The implication was clear: if it can be trusted in brakes, it can be trusted in mission systems.

Four threat categories, including edge AI models

Thull grouped Emproof’s protection goals into four categories:

IP theft - “stealing your IP… copying your software,” including “copying edge AI models.”
Key and token stealing - hidden credentials and access keys embedded in binaries.
Cracking and bypassing controls - his example: bypassing subscription checks, such as seat heaters in cars.
Closing vulnerability gaps - mitigating certain vulnerabilities even if they already exist in the code.

That first category is increasingly relevant as AI moves onto devices. “We also see that more and more AI models are being put straight into the edge,” Thull said. “And we can also protect that.”

Defence, but not only defence

Although drones were the headline, Thull stressed Emproof’s broader scope. “Although I talk about drones here, it’s really for embedded software in general,” he said, listing IoT devices, sensors, aerospace and automotive systems; even bare-metal environments without an operating system.

Asked whether the tool needs knowledge of target hardware, his answer was practical: it aims to “run on anything,” but architecture support requires a one-time enablement effort. “We already support ARM,” he said, naming additional architectures and noting that a new target platform might take “one or two months” to support, after which it becomes reusable for future customers.

Product company, not consultancy

In the Q&A, Emproof was pressed on the business model and scalability. Thull positioned the company as a product provider: “We see ourselves as a product company, not as a service provider.”

The ambition is a tool customers can essentially run themselves: “You can just download from the internet, run your binary with the tool, and out comes the protected binary.” They are “90% out of the box,” he said, with the remaining work tied to growth and investment.

Monetization, he explained, is subscription-based. “A subscription model for the whole tool,” Thull said. “We do not pay per product, but for the whole tool; and with that use case, you can harden as many binaries as you want.”

Crucially, Emproof emphasizes that the hardening runs on the customer side: “We also deliver the tool to you so we don’t even need to see your code.”

Regulation is turning “nice-to-have” into mandatory

Emproof’s timing is not accidental. Thull pointed to regulatory pressure as a market accelerant: “The European Union just passed the European Cyber Resilience Act, which will come into force in 2027, making ready-to-buy security mandatory for the entire EU.”

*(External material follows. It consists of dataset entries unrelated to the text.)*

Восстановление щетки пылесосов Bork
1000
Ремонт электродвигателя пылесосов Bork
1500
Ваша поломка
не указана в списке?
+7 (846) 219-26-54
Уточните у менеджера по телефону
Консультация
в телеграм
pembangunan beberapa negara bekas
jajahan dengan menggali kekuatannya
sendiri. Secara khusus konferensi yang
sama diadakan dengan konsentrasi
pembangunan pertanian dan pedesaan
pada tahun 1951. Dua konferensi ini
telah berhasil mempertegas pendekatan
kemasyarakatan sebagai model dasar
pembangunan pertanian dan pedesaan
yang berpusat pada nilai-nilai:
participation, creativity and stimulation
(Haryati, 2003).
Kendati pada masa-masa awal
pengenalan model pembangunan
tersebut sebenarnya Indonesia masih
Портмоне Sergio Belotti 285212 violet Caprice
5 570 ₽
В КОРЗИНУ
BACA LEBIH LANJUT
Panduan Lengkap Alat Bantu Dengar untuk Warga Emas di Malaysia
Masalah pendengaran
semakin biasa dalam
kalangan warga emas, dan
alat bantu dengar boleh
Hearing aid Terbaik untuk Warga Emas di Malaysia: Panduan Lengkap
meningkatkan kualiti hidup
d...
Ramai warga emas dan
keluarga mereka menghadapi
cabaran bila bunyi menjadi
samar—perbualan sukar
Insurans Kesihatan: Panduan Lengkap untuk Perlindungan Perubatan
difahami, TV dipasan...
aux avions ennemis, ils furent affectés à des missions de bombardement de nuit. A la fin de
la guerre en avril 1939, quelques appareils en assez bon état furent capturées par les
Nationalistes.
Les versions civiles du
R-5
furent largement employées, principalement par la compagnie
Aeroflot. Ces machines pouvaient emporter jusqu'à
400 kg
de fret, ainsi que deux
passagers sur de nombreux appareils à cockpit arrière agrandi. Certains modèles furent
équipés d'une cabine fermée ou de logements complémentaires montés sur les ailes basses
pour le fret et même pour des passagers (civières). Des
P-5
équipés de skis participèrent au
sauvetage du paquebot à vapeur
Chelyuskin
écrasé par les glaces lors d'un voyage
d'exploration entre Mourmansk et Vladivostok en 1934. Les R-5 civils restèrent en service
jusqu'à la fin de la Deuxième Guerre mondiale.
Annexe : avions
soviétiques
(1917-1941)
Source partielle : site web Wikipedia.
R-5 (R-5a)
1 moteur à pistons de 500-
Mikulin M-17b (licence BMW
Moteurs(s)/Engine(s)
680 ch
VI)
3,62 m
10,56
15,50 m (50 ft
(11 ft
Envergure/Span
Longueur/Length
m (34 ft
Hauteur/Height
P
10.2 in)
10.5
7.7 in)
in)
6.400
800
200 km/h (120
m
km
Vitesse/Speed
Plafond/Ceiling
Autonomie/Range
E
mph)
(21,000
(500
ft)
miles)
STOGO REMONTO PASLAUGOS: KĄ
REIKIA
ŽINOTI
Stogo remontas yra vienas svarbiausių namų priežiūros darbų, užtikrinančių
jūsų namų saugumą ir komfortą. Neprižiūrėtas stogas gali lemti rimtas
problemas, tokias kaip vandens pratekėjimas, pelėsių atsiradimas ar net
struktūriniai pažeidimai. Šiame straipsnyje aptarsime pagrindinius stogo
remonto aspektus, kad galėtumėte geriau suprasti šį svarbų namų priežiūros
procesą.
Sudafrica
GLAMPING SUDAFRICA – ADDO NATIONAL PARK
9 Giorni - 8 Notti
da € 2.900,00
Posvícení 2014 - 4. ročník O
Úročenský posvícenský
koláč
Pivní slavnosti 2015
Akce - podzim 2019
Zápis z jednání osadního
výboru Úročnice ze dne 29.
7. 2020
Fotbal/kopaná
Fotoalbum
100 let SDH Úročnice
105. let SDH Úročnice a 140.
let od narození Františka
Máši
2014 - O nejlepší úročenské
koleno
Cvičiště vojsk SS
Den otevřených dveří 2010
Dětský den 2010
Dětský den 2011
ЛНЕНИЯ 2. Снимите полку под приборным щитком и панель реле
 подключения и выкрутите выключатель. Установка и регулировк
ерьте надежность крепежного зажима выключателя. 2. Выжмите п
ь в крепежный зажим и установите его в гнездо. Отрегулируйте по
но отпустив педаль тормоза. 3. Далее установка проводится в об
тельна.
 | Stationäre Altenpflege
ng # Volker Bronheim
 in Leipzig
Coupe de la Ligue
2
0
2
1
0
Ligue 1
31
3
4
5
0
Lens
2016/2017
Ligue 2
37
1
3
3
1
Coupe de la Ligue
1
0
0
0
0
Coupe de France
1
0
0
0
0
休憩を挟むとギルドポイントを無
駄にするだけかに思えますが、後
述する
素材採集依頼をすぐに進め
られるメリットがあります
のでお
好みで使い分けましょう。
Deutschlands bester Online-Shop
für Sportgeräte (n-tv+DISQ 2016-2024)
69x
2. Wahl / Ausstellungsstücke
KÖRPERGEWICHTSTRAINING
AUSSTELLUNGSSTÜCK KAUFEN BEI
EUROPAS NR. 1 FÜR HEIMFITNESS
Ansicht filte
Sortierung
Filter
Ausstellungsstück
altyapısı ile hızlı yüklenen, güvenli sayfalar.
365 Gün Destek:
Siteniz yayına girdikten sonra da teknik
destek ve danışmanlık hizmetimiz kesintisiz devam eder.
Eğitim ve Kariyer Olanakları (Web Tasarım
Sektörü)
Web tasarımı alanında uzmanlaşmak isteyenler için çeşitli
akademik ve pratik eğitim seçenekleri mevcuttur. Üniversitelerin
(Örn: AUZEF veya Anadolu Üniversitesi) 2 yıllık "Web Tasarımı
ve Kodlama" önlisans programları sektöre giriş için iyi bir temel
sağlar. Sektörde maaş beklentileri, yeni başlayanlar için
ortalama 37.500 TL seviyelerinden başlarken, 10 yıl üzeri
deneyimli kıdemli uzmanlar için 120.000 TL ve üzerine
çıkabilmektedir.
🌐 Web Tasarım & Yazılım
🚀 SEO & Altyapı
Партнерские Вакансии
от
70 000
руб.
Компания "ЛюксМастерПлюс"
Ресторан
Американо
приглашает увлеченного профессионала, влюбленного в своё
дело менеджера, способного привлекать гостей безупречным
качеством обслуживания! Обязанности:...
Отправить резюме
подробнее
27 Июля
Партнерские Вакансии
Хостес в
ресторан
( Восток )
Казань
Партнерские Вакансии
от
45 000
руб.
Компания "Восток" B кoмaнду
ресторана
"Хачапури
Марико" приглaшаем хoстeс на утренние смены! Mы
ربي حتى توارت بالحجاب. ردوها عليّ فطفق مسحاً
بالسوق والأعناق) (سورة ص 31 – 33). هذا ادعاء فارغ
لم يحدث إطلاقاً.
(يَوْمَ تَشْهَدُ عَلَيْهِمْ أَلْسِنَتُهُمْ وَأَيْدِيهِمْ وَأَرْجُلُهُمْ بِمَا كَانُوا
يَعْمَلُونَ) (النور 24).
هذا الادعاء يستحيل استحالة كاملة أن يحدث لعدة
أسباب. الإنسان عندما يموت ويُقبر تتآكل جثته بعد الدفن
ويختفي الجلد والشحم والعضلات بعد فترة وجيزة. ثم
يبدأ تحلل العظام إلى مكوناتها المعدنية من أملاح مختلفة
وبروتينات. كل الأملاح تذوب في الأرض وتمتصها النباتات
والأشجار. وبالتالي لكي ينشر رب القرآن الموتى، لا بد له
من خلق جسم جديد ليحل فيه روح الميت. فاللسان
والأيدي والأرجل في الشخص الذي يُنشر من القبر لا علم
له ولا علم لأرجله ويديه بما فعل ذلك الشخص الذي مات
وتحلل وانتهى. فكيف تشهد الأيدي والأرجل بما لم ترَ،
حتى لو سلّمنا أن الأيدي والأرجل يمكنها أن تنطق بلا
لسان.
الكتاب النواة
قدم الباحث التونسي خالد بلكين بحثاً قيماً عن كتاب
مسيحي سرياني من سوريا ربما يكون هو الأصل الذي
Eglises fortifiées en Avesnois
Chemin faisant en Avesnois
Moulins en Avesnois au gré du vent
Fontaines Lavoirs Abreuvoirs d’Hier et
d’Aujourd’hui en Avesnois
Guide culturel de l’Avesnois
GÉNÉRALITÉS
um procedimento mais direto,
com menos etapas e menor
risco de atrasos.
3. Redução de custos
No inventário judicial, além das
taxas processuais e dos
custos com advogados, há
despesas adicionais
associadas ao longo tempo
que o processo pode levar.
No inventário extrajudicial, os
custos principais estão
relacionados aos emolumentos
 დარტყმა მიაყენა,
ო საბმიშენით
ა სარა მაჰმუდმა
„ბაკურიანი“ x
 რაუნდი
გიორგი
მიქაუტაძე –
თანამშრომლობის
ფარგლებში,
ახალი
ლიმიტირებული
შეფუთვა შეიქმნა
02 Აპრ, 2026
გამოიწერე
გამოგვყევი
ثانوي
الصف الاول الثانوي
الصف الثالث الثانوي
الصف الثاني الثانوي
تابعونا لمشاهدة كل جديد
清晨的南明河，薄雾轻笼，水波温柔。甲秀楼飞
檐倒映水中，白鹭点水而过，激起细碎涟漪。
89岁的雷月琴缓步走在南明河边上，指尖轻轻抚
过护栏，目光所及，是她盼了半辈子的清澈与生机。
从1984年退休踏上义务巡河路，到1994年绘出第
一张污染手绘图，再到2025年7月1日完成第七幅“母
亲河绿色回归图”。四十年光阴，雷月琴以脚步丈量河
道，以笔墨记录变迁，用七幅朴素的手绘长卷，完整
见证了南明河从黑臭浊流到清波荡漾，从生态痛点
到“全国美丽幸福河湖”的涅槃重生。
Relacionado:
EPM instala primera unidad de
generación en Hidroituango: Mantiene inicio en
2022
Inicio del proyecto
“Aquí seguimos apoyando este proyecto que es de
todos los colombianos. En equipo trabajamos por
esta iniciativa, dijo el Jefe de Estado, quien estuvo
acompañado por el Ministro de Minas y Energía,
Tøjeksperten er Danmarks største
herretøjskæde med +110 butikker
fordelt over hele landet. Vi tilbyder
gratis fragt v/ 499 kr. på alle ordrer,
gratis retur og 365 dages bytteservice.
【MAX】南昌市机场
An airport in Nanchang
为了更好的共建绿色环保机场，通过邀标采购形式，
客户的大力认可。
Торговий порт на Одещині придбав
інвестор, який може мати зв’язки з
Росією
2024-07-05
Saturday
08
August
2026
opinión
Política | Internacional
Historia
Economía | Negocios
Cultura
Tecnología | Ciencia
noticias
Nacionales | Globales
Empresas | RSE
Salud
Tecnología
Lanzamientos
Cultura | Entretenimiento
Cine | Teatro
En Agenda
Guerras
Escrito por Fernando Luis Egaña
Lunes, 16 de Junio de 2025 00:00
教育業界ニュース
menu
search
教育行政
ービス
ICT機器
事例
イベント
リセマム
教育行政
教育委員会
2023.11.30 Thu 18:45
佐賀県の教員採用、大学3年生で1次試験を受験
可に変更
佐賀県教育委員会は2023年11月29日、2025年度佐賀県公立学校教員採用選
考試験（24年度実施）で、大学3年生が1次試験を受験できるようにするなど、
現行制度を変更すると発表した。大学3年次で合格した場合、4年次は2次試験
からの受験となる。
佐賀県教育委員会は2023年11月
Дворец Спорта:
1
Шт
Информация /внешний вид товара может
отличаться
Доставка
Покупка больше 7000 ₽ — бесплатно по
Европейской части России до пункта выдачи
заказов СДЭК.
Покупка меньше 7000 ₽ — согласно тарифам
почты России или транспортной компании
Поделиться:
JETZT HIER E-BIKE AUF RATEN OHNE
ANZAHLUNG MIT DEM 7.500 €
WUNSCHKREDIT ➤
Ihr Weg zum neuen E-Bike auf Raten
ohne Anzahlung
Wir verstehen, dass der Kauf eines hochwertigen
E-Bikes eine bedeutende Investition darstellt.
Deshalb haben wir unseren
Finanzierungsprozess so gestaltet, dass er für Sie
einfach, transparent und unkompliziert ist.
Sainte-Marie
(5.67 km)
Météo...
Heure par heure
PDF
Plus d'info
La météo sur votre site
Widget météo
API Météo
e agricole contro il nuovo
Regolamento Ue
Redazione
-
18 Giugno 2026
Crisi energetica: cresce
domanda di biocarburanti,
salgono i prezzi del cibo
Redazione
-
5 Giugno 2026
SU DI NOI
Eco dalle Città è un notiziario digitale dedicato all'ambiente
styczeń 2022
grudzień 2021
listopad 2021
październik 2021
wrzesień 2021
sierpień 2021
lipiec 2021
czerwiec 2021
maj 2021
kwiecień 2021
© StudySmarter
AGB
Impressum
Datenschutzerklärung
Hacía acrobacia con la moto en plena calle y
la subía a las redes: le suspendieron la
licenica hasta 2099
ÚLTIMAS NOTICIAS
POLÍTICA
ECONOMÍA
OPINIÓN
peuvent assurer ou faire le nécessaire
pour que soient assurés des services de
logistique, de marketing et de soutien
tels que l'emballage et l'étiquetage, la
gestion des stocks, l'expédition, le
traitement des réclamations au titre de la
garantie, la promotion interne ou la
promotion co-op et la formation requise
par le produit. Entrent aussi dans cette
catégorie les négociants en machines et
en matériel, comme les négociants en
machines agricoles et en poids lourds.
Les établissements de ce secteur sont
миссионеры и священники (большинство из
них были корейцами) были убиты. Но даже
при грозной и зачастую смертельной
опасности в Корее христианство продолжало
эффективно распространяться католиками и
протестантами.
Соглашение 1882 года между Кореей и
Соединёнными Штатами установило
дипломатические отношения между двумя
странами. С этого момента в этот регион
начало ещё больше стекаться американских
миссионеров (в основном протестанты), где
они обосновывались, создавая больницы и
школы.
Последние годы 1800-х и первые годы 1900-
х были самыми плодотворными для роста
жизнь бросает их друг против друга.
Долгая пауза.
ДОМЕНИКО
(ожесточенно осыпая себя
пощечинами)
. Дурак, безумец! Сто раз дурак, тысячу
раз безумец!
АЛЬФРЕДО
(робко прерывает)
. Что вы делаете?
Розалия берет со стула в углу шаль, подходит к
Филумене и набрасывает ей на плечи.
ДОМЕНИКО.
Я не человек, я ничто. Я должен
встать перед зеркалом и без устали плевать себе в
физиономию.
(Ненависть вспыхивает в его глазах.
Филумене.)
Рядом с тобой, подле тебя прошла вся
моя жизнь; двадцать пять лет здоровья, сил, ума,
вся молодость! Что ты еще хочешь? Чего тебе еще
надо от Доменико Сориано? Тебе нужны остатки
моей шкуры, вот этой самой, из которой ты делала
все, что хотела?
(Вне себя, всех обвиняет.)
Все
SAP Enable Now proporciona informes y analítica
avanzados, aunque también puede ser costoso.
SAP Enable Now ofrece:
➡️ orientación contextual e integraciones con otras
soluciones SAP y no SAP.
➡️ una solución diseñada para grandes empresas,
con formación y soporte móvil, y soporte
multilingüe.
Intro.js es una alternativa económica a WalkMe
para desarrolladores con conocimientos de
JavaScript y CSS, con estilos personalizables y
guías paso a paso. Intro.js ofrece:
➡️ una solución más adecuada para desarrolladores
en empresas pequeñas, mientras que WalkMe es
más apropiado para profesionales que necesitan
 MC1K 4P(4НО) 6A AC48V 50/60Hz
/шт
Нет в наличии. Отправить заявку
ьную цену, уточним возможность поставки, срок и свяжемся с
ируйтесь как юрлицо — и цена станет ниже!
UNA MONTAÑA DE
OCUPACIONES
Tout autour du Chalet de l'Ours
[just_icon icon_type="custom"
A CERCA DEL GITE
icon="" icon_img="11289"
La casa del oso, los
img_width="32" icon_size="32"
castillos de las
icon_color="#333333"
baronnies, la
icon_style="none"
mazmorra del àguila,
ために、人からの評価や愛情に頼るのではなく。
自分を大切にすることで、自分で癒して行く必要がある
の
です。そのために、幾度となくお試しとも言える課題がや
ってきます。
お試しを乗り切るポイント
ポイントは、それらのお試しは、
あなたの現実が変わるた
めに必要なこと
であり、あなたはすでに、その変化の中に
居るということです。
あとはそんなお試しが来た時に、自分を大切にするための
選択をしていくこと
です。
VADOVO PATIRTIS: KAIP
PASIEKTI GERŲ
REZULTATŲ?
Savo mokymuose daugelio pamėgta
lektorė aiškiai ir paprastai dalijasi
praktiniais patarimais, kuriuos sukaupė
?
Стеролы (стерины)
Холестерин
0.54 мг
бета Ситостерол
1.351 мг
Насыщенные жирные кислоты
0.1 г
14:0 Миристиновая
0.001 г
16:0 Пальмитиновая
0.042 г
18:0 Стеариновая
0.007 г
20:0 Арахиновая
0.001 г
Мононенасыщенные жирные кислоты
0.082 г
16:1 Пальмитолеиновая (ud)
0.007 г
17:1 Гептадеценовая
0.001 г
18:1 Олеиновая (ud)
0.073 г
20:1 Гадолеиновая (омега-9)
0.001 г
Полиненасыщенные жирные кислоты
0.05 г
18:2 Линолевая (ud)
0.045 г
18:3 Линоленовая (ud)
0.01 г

Compliance will force change. But Emproof’s pitch went beyond compliance and toward strategic competitiveness. “For those who want to go the extra mile… we can go the extra mile by really hardening the IP of the company,” Thull said, especially where “really valuable software” is embedded in products.

The invisible layer of defence

At Blue Magic Netherlands, Emproof didn’t present a drone. It argued that without hardened software, drones and embedded systems are destined to be copied, cracked, or turned against their makers.

In a defence ecosystem increasingly defined by edge AI and rapid replication, that invisible layer may be exactly where the next competitive advantage - and the next vulnerability - will be decided.